● **TASK INSTRUCTIONS**: For each line below, print it again exactly as shown.
── DATA EXTRACT
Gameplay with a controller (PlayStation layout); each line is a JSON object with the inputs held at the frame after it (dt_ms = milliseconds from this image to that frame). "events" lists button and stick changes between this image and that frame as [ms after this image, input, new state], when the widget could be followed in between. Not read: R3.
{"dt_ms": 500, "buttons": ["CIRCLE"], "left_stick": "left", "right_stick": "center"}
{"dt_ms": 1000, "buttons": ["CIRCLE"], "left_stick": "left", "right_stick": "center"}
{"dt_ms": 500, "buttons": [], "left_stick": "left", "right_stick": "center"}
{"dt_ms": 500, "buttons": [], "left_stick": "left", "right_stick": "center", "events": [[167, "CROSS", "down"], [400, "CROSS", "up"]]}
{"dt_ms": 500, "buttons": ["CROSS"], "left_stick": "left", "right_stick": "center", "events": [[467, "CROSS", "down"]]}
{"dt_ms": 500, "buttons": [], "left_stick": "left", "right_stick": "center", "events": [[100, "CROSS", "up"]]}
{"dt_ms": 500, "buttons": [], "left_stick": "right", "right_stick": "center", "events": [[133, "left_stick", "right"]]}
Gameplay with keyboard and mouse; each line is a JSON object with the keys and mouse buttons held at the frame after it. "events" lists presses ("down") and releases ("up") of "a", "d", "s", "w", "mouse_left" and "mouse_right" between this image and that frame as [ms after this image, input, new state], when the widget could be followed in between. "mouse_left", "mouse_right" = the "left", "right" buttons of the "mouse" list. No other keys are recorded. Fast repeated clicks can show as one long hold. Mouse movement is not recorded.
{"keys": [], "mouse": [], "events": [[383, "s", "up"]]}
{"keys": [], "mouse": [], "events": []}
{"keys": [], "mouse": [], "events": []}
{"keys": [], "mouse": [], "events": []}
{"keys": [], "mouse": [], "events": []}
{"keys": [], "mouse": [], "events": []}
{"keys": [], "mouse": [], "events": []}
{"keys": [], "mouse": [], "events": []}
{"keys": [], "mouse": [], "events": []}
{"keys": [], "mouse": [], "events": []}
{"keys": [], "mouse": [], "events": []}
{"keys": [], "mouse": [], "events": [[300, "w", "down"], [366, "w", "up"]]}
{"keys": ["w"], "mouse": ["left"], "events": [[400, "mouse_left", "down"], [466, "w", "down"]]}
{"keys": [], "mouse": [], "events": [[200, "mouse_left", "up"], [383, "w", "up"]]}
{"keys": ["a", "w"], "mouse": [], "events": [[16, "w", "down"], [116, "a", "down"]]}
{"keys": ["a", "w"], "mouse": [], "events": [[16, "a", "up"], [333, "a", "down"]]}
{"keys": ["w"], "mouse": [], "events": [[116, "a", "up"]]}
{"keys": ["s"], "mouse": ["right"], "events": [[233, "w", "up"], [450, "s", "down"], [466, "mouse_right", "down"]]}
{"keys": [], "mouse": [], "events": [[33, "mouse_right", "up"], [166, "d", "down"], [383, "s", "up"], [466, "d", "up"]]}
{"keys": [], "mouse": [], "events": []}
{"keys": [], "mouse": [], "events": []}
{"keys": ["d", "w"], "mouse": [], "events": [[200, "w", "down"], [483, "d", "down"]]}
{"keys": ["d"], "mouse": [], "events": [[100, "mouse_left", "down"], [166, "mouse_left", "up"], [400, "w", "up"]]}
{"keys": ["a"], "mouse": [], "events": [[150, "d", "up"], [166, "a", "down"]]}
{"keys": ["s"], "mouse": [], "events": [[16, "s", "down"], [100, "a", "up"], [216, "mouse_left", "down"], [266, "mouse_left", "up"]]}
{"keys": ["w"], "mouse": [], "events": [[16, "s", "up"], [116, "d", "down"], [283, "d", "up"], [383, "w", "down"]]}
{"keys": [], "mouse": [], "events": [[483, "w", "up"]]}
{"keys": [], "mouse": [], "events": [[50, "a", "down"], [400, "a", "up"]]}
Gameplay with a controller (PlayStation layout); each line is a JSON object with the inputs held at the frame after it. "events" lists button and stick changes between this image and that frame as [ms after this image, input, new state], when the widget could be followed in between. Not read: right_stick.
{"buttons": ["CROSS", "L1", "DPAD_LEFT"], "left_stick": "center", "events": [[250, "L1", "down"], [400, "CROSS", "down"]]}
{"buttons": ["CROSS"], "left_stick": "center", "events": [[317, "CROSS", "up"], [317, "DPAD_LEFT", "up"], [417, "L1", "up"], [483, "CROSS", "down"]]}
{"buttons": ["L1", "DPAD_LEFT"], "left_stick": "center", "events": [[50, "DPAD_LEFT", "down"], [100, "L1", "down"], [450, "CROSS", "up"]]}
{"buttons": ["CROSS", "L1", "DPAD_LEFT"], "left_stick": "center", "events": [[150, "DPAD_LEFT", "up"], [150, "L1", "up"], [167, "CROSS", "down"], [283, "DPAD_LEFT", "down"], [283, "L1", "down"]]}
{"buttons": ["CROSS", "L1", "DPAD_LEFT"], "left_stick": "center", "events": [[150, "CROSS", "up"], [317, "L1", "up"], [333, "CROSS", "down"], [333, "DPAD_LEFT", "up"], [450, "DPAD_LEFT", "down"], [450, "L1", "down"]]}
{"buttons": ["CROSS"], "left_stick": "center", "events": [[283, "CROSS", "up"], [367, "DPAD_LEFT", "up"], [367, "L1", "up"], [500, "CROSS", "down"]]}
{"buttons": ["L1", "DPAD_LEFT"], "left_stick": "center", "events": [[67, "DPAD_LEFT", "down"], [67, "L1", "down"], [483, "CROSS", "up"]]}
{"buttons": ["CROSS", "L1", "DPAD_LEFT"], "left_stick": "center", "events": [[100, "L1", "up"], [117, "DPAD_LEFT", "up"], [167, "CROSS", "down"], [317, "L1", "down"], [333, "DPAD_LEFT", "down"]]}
────
● **ANSWER**:
Gameplay with a controller (PlayStation layout); each line is a JSON object with the inputs held at the frame after it (dt_ms = milliseconds from this image to that frame). "events" lists button and stick changes between this image and that frame as [ms after this image, input, new state], when the widget could be followed in between. Not read: R3.
{"dt_ms": 500, "buttons": ["CIRCLE"], "left_stick": "left", "right_stick": "center"}
{"dt_ms": 1000, "buttons": ["CIRCLE"], "left_stick": "left", "right_stick": "center"}
{"dt_ms": 500, "buttons": [], "left_stick": "left", "right_stick": "center"}
{"dt_ms": 500, "buttons": [], "left_stick": "left", "right_stick": "center", "events": [[167, "CROSS", "down"], [400, "CROSS", "up"]]}
{"dt_ms": 500, "buttons": ["CROSS"], "left_stick": "left", "right_stick": "center", "events": [[467, "CROSS", "down"]]}
{"dt_ms": 500, "buttons": [], "left_stick": "left", "right_stick": "center", "events": [[100, "CROSS", "up"]]}
{"dt_ms": 500, "buttons": [], "left_stick": "right", "right_stick": "center", "events": [[133, "left_stick", "right"]]}
Gameplay with keyboard and mouse; each line is a JSON object with the keys and mouse buttons held at the frame after it. "events" lists presses ("down") and releases ("up") of "a", "d", "s", "w", "mouse_left" and "mouse_right" between this image and that frame as [ms after this image, input, new state], when the widget could be followed in between. "mouse_left", "mouse_right" = the "left", "right" buttons of the "mouse" list. No other keys are recorded. Fast repeated clicks can show as one long hold. Mouse movement is not recorded.
{"keys": [], "mouse": [], "events": [[383, "s", "up"]]}
{"keys": [], "mouse": [], "events": []}
{"keys": [], "mouse": [], "events": []}
{"keys": [], "mouse": [], "events": []}
{"keys": [], "mouse": [], "events": []}
{"keys": [], "mouse": [], "events": []}
{"keys": [], "mouse": [], "events": []}
{"keys": [], "mouse": [], "events": []}
{"keys": [], "mouse": [], "events": []}
{"keys": [], "mouse": [], "events": []}
{"keys": [], "mouse": [], "events": []}
{"keys": [], "mouse": [], "events": [[300, "w", "down"], [366, "w", "up"]]}
{"keys": ["w"], "mouse": ["left"], "events": [[400, "mouse_left", "down"], [466, "w", "down"]]}
{"keys": [], "mouse": [], "events": [[200, "mouse_left", "up"], [383, "w", "up"]]}
{"keys": ["a", "w"], "mouse": [], "events": [[16, "w", "down"], [116, "a", "down"]]}
{"keys": ["a", "w"], "mouse": [], "events": [[16, "a", "up"], [333, "a", "down"]]}
{"keys": ["w"], "mouse": [], "events": [[116, "a", "up"]]}
{"keys": ["s"], "mouse": ["right"], "events": [[233, "w", "up"], [450, "s", "down"], [466, "mouse_right", "down"]]}
{"keys": [], "mouse": [], "events": [[33, "mouse_right", "up"], [166, "d", "down"], [383, "s", "up"], [466, "d", "up"]]}
{"keys": [], "mouse": [], "events": []}
{"keys": [], "mouse": [], "events": []}
{"keys": ["d", "w"], "mouse": [], "events": [[200, "w", "down"], [483, "d", "down"]]}
{"keys": ["d"], "mouse": [], "events": [[100, "mouse_left", "down"], [166, "mouse_left", "up"], [400, "w", "up"]]}
{"keys": ["a"], "mouse": [], "events": [[150, "d", "up"], [166, "a", "down"]]}
{"keys": ["s"], "mouse": [], "events": [[16, "s", "down"], [100, "a", "up"], [216, "mouse_left", "down"], [266, "mouse_left", "up"]]}
{"keys": ["w"], "mouse": [], "events": [[16, "s", "up"], [116, "d", "down"], [283, "d", "up"], [383, "w", "down"]]}
{"keys": [], "mouse": [], "events": [[483, "w", "up"]]}
{"keys": [], "mouse": [], "events": [[50, "a", "down"], [400, "a", "up"]]}
Gameplay with a controller (PlayStation layout); each line is a JSON object with the inputs held at the frame after it. "events" lists button and stick changes between this image and that frame as [ms after this image, input, new state], when the widget could be followed in between. Not read: right_stick.
{"buttons": ["CROSS", "L1", "DPAD_LEFT"], "left_stick": "center", "events": [[250, "L1", "down"], [400, "CROSS", "down"]]}
{"buttons": ["CROSS"], "left_stick": "center", "events": [[317, "CROSS", "up"], [317, "DPAD_LEFT", "up"], [417, "L1", "up"], [483, "CROSS", "down"]]}
{"buttons": ["L1", "DPAD_LEFT"], "left_stick": "center", "events": [[50, "DPAD_LEFT", "down"], [100, "L1", "down"], [450, "CROSS", "up"]]}
{"buttons": ["CROSS", "L1", "DPAD_LEFT"], "left_stick": "center", "events": [[150, "DPAD_LEFT", "up"], [150, "L1", "up"], [167, "CROSS", "down"], [283, "DPAD_LEFT", "down"], [283, "L1", "down"]]}
{"buttons": ["CROSS", "L1", "DPAD_LEFT"], "left_stick": "center", "events": [[150, "CROSS", "up"], [317, "L1", "up"], [333, "CROSS", "down"], [333, "DPAD_LEFT", "up"], [450, "DPAD_LEFT", "down"], [450, "L1", "down"]]}
{"buttons": ["CROSS"], "left_stick": "center", "events": [[283, "CROSS", "up"], [367, "DPAD_LEFT", "up"], [367, "L1", "up"], [500, "CROSS", "down"]]}
{"buttons": ["L1", "DPAD_LEFT"], "left_stick": "center", "events": [[67, "DPAD_LEFT", "down"], [67, "L1", "down"], [483, "CROSS", "up"]]}
{"buttons": ["CROSS", "L1", "DPAD_LEFT"], "left_stick": "center", "events": [[100, "L1", "up"], [117, "DPAD_LEFT", "up"], [167, "CROSS", "down"], [317, "L1", "down"], [333, "DPAD_LEFT", "down"]]}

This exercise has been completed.